As soldiers dashed hither and thither about the palisades, orders were issued – the wagons were fired, the supplies torched, the remaining oxen slaughtered. In a great blaze of conflagration, with the fires leaping up high and the wood shelving in, embossed in sparks, the Romans had fought their way out into the desert, even as the Saraceni raiders had fallen back in surprise. That conflagration had bought them a moment in which they had been able to marshal ranks and push east in formation at speed – the armoured Clibanarii cutting through those few light raiders who had been too stunned to retreat in time, with his numeri and the Dux following in tow.
They had made perhaps four stades before the Saraceni had caught up with them and the real battle had begun.
For a single stades eastwards they had fought a retreat maintaining formation. The Clibanarii charging out time and time again to repulse the Saraceni riders even as they were about to overwhelm his men. These latter fought back-to-back without let, he himself, on foot, shouting out encouragement, plugging gaps, hauling in the wounded. In their wake, lay a black litany of fallen men and horses. Dusk arrived like a purple shawl and word rippled around the Romans that Nasranum lay ahead – relief and succour – and something broke then. Something snapped in the Romans and it was as if racing hounds had been let off a leash – for suddenly, the Dux and his guard were out of the lines and racing towards that phantom hope and with them went the armoured Clibanarii, all pell-mell and mixed up with the former. In a heartbeat, a fighting retreat and transformed into a desperate last stand as the lines collapsed. The Saraceni, scenting victory, swept in without let knowing now that the elite Roman cavalry were no longer there to repel them. All teetered on the verge of collapse –
Suddenly this Aemilianus broke off from his tirade and seemed to see me as if for the first time. His rapid words stopped and then he frowned as if recollecting an unpaid debt. He shook his head and I saw a crooked smile begin to creep over his face.
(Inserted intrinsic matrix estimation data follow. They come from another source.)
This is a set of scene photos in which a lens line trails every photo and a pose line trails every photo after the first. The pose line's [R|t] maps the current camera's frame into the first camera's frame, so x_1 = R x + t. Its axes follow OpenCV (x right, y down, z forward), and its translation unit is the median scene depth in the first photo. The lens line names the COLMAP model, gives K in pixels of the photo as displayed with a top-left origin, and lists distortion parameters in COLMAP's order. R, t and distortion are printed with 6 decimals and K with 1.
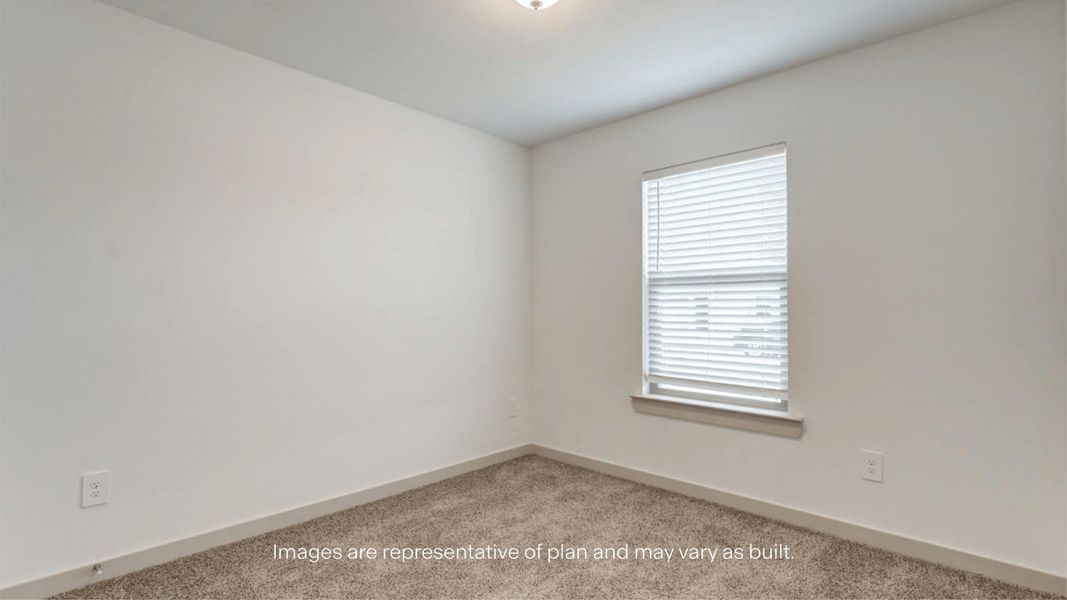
lens RADIAL K [[1354.2, 0, 533.5], [0, 1354.2, 300.0], [0, 0, 1]] dist [0.003792, 0.002784]
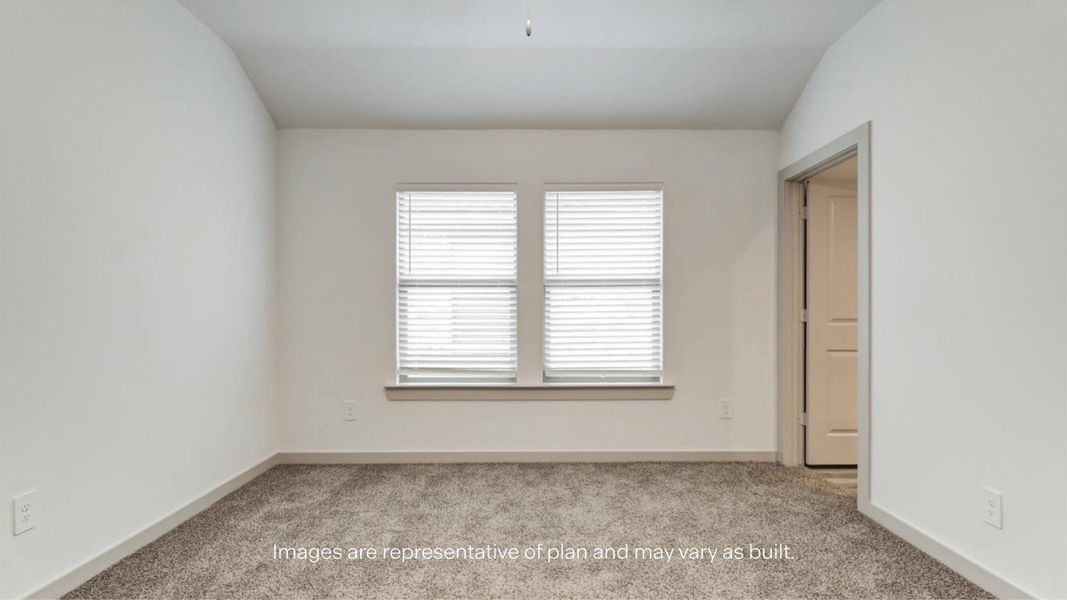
lens RADIAL K [[530.4, 0, 531.6], [0, 530.4, 308.5], [0, 0, 1]] dist [0.001037, 0.000207]
pose [[0.352929, 0.000494, 0.935650, -0.292227], [-0.004369, 0.999990, 0.001120, 0.007385], [-0.935640, -0.004483, 0.352928, 0.752594]]
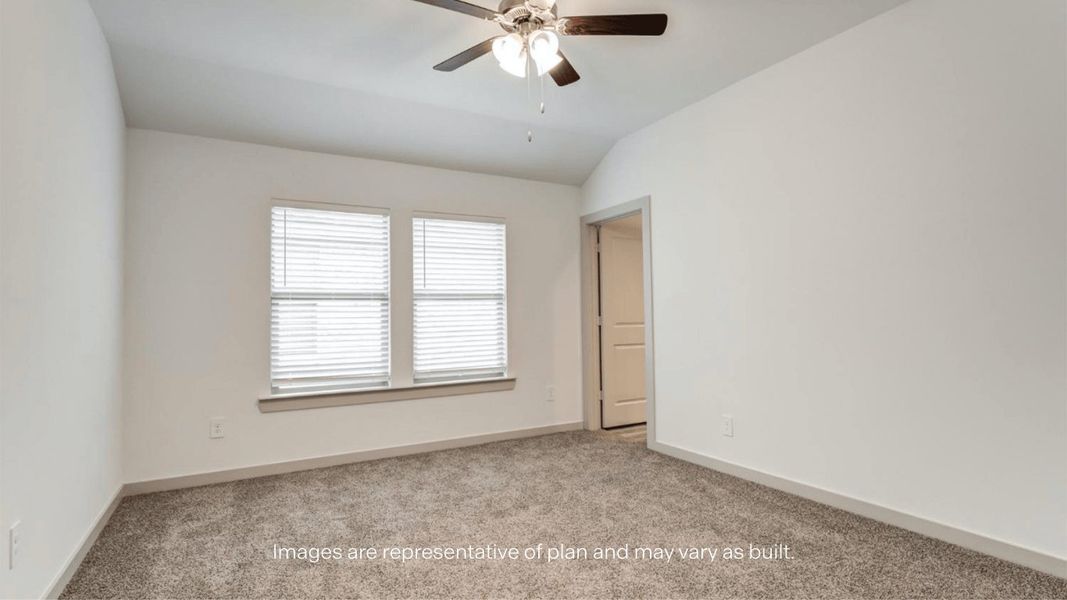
lens RADIAL K [[530.4, 0, 531.6], [0, 530.4, 308.5], [0, 0, 1]] dist [0.001037, 0.000207]
pose [[-0.153149, 0.026864, 0.987838, -0.392382], [0.014667, 0.999582, -0.024910, 0.012270], [-0.988094, 0.010674, -0.153479, 0.863873]]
‘And then you arrived, my friend,’ he said slowly, as if unsure I were real and not a dream. ‘You emerged from the dust and it was as if Victory Herself fell down about us in protection.’
Aemilianus had a hard face, bronzed by war and defeat, his ruddy hair burnished almost into beaten gold, fiery glints like sparks in his beard. His eyes were hammered by pain and death into stony orbs. His mien was scarred and toughened by the oriental sun. I had marked it well as he had spat out those words to me in anger. His bafflement and bitterness touched a chord in me.
And I found myself smiling ruefully into his silence now – this dusty officer of ragged men; this man who had once stood next to the divine Julian and been moments too slow to stop that fateful javelin, this Roman officer demoted into a fading fort, commanding men who were only one step away from mangy desert jackals. I smiled as upon a brother – and reached out to grasp his arm in the old Roman manner.
‘Welcome to the Nowhere Legion, Aemilianus, welcome to the men of the Fifth.’
His frown only deepened and I laughed at that. I laughed for I had found a brother and he had yet to realise it.